● Textauszug
----

Interessanterweise fiel die fleckenlose Phase zwischen 1645 bis 1715 mit einer kühlen Epoche der Kleinen Eiszeit zusammen, die vor allem auf der nördlichen Erdhalbkugel ausgeprägt war, allerdings schon vor Beginn des Maunder-Minimums einsetzte. Inwiefern diese Kaltphase auch einer inaktiven Sonne geschuldet ist, wird noch heute diskutiert. Auch andere Faktoren, wie Vulkanausbrüche sowie Änderungen der Erdumlaufbahn um die Sonne können die Phase der Kleinen Eiszeit verstärkt haben. Gesichert ist, dass es in jenen Jahrzehnten von Nordamerika über Europa bis nach Asien zahlreiche extrem kalte Winter gab!

----

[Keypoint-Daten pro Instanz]

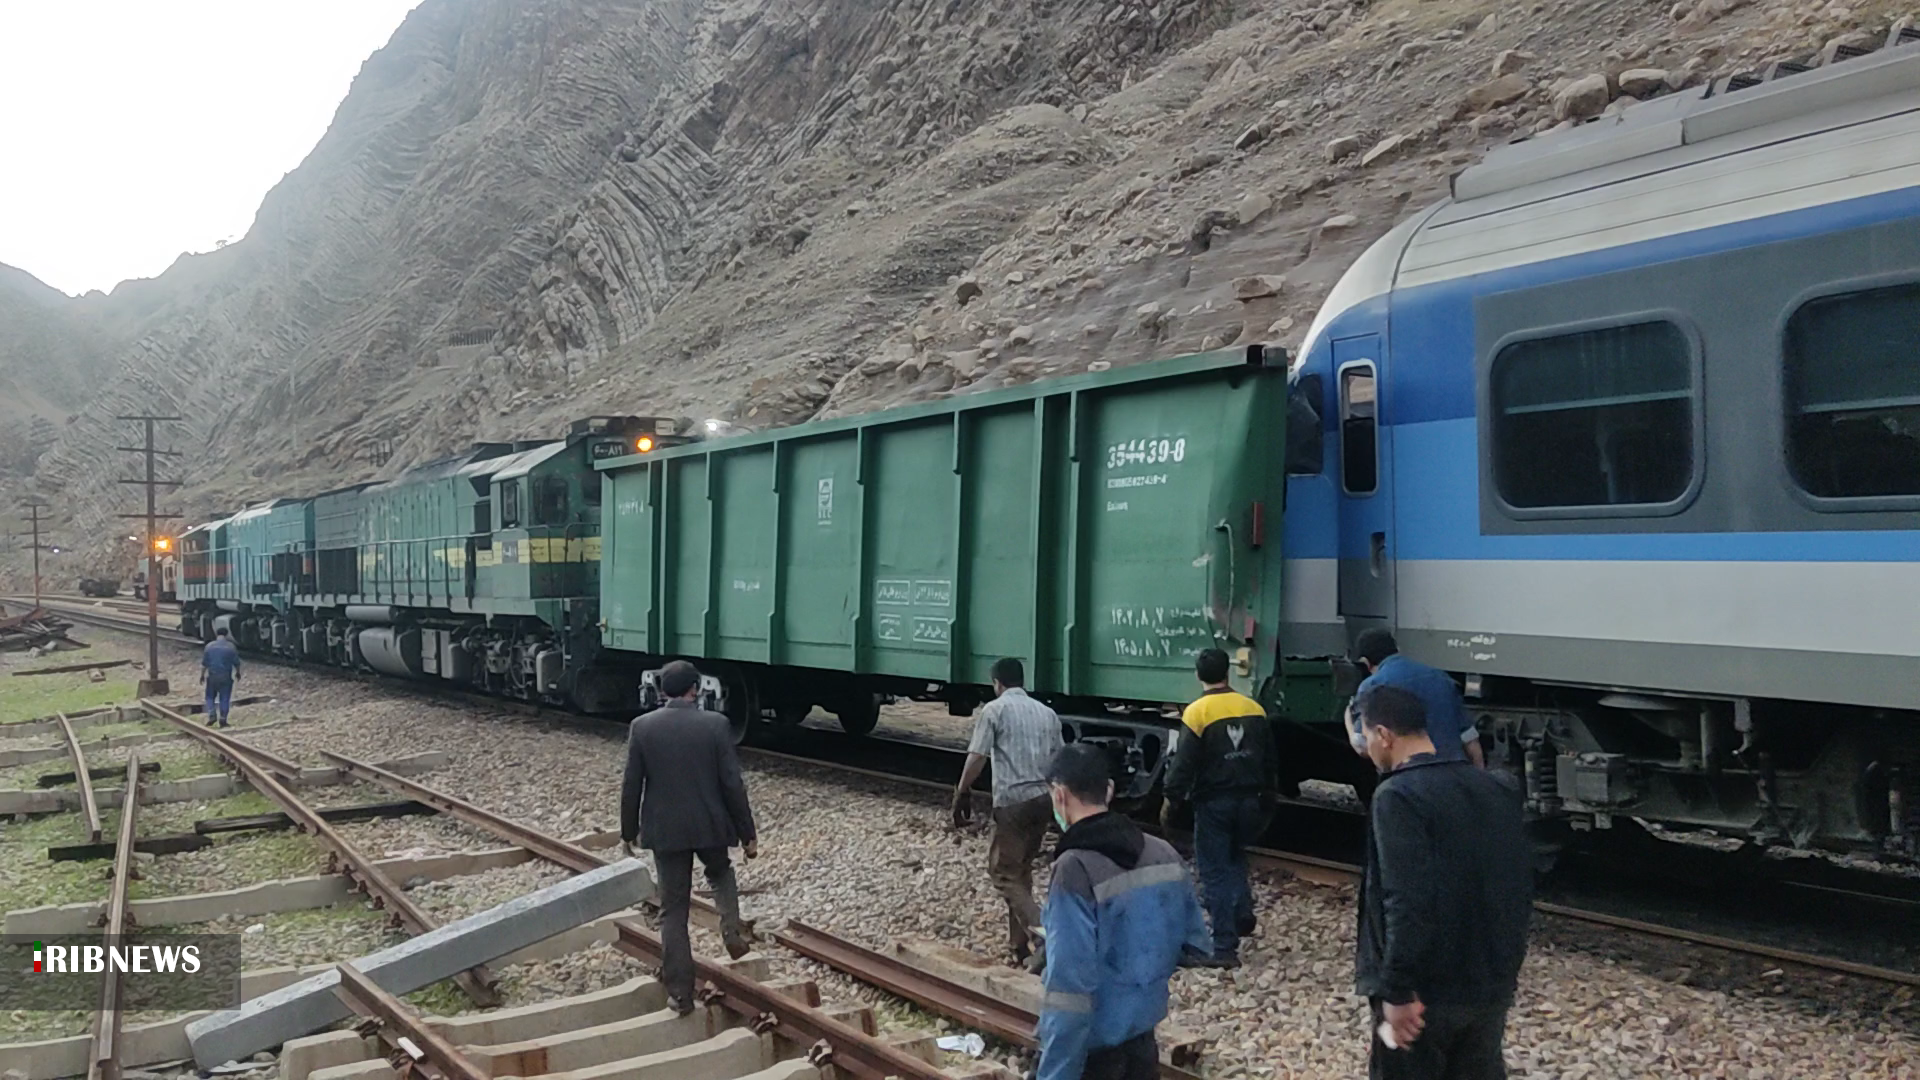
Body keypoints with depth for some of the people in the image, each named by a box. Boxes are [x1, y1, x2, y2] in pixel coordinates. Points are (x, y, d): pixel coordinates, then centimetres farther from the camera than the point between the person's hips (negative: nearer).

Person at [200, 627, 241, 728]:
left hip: (212, 676, 1)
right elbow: (236, 662, 0)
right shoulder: (230, 647, -5)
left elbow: (204, 663, 0)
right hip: (226, 677, -1)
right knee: (224, 698, 6)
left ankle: (212, 716, 2)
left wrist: (202, 675, 12)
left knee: (210, 696, 16)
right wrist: (237, 672, 17)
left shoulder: (209, 646, -2)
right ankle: (222, 720, 3)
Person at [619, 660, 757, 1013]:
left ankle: (680, 994, 10)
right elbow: (732, 783, -9)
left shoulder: (642, 727, -5)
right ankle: (733, 932, 8)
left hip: (665, 830, 1)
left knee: (673, 911, 9)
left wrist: (628, 833, 12)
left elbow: (632, 786, -1)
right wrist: (747, 833, 0)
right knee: (721, 874, 31)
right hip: (710, 825, 0)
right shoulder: (715, 724, -9)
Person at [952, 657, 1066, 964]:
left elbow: (977, 757, -9)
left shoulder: (994, 710, -3)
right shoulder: (1046, 712, 15)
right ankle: (1019, 944, 21)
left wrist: (962, 794, 0)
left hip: (1012, 801, -6)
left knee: (1004, 873, 0)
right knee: (1021, 870, 18)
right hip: (1043, 799, 6)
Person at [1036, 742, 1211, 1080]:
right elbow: (1196, 945, 9)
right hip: (1142, 1043, 7)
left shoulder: (1075, 871, -23)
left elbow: (1069, 988, -26)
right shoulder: (1163, 855, -1)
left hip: (1090, 1052, -7)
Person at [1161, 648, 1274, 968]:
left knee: (1215, 872, 0)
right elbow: (1268, 760, 11)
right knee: (1235, 858, 27)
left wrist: (1172, 797, -3)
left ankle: (1225, 947, -1)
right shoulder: (1254, 709, 4)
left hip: (1213, 803, -5)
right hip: (1249, 800, 5)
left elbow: (1184, 764, -15)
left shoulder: (1197, 713, -12)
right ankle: (1242, 912, 10)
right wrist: (1264, 801, 21)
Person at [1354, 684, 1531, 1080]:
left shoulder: (1398, 795, -18)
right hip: (1493, 983, 7)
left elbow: (1407, 903, -26)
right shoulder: (1498, 788, 6)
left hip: (1426, 989, -7)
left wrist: (1398, 991, -22)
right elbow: (1522, 884, 12)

----

● Arbeitsanweisung
Extrahiere aus dem Text über die Kleine Eiszeit wortgetreu alles von „Interessanterweise fiel die“ bis hinunter zu „kalte Winter gab!“.

● Lösung der Aufgabe
Interessanterweise fiel die fleckenlose Phase zwischen 1645 bis 1715 mit einer kühlen Epoche der Kleinen Eiszeit zusammen, die vor allem auf der nördlichen Erdhalbkugel ausgeprägt war, allerdings schon vor Beginn des Maunder-Minimums einsetzte. Inwiefern diese Kaltphase auch einer inaktiven Sonne geschuldet ist, wird noch heute diskutiert. Auch andere Faktoren, wie Vulkanausbrüche sowie Änderungen der Erdumlaufbahn um die Sonne können die Phase der Kleinen Eiszeit verstärkt haben. Gesichert ist, dass es in jenen Jahrzehnten von Nordamerika über Europa bis nach Asien zahlreiche extrem kalte Winter gab!